Prose Critique: Don't Let In The Cold
I was lucky enough to read an early copy of Keely Parrack’s YA thriller, Don’t Let In The Cold, and I’m intrigued by the changes Keely made to prepare her novel for publication. Published by Sourcebooks Fire, Don’t Let In The Cold tells the story of stepsisters who must survive a blizzard after a fire forces them from their remote cabin—and into the path of a dangerous stranger.
In this scene, Lottie and Jade struggle to light a fire in their cabin’s fireplace during a power outage. Their newly-married parents are away for the night, so the girls are on their own, even as a snowstorm looms.
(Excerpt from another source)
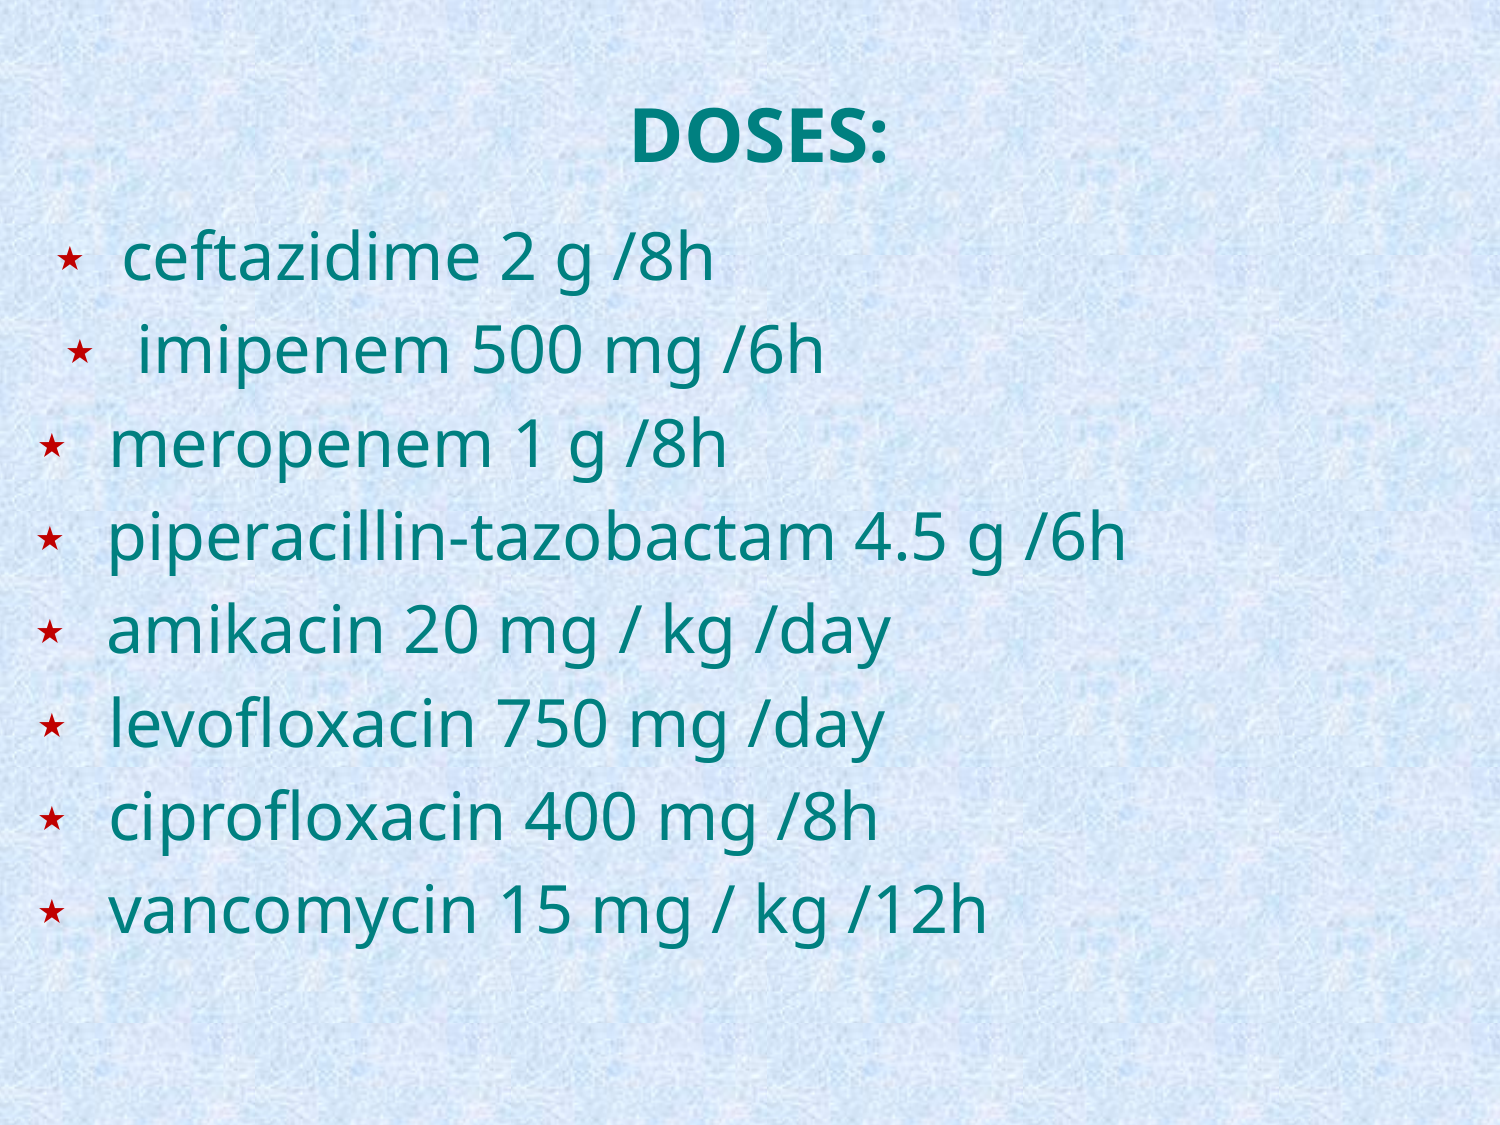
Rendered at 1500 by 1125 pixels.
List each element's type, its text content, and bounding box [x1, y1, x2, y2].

text_box DOSES: ⋆ ceftazidime 2 g /8h ⋆ imipenem 500 mg /6h ⋆ meropenem 1 g /8h ⋆ piperacillin-tazobactam 4.5 g /6h ⋆ amikacin 20 mg / kg /day ⋆ levofloxacin 750 mg /day ⋆ ciprofloxacin 400 mg /8h ⋆ vancomycin 15 mg / kg /12h [0, 0, 1500, 1125]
Keely adjusted her word choice throughout the excerpt to shift the focus of this scene from the technical details of working the fireplace to the tricky dynamics between the characters, who don’t know each other well and will soon depend on each other for survival.
Keely’s notes follow in the footnotes.
“Great.” Cold curled in under the windowsills. The fire gave a small amount of heat but highlighted the dark around us. Black, on black, on black—near shadows with darker shadows hiding behind them. “Can you turn the fire up? Should we add another log?”
[Originally, there was a back and forth argument here about the remote for the fireplace, as well as a predicament in which they couldn’t get the remote to work.]1
Snow spattered harder2 against the window.
“Yeah, but we’ll need them to last all night if the power…” Jade pursed her lips.
I got it. Saying it out loud made the possibility too real. I opened the glass doors to the fireplace and took two giant Tahoe pinecones from the basket of fireside props.
“They’re not meant for fires,” said Jade, as if they were pinecone bombs.
I opened the glass doors to the fireplace and placed two giant Tahoe pine cones from the nearby basket onto the dying embers instead. They caught fast, blazing to almost nothing in seconds.3
“Those aren’t meant for fires,” said Jade. “Use…”
I balanced a log on top of the flames as she spoke. “This?” I asked. The log fizzed and smoked. “Sorry, not that.”
“No, not the damp logs.” Jade coughed and fanned the smoke away. She coughed again. “Dry, never damp,” she said between wheezes.
“You have asthma, why didn’t you say?” I gagged on a mouth full of pine burn and shut the doors to stop the smoke pouring out.
“You okay? Is it asthma?” I poked the damp log away from the flames. “I’m really sorry.”4
Jade nodded as she caught her breath. “I only get it around…smoke and cold air.”
Perfect. “Do you have an inhaler?”
“In my room,” Jade glanced at the gaping black hole that was the stairwell. “I’ll be fine.” She wheezed in and out slowly.
She took a deep breath, slow in and out.5
“I’ll be right back.” She disappeared down the stairwell and came back two minutes later, clutching an inhaler. “See. I’ll be fine.” She took two puffs.
“You sure?”
“The miracle of modern science.” She smiled to let me know she was fine, everything was okay, and having a stepsister who didn’t even know how to make a safe fire was totally normal.6
“Alright then. I’ll fix this.” I cracked the fireplace doors back open, and placed a dry log on top of the smoldering pine cones. The flames flickered, reluctantly at first, before running along the top of the log and bursting brightly as they fell onto the pine cones. We had fire again. I slammed the glass doors7 shut and grinned at Jade. “Crisis averted!”8
You can read more about Don’t Let In The Cold here.
I changed this from a gas fire because I thought, Why go into so much detail about a gas fire—which took attention away from their predicament and reduced the tension with unnecessary details, like how the ignition works—if they can have a real fire in a regular fireplace?
Removed “harder” to increase pacing.
(After I read a draft of this novel, I asked Keely if pinecones really could act as miniature fire bombs. She changed the wording to add clarity, but she kept the tension by focusing on how fast the pinecones burn. —Parker)
Here, Lottie shows her concern instead of being just mean and petty.
I changed this because I wanted Jade to seem more measured and in control, like she knows how to handle her asthma.
I added this line to show Lottie’s insecurities, against Jade’s smarts without either of them seeming to be mean. Highlighting how little they know each other adds tension.
Originally, there was only one glass door but I changed it so that there are two of them that swing open—making it easier for them to be accidentally left ajar so burning kindling can fall out later and start a fire that burns down the cabin.
I really wanted to end with the feeling Lottie had saved the day! Spoiler—she has made it worse!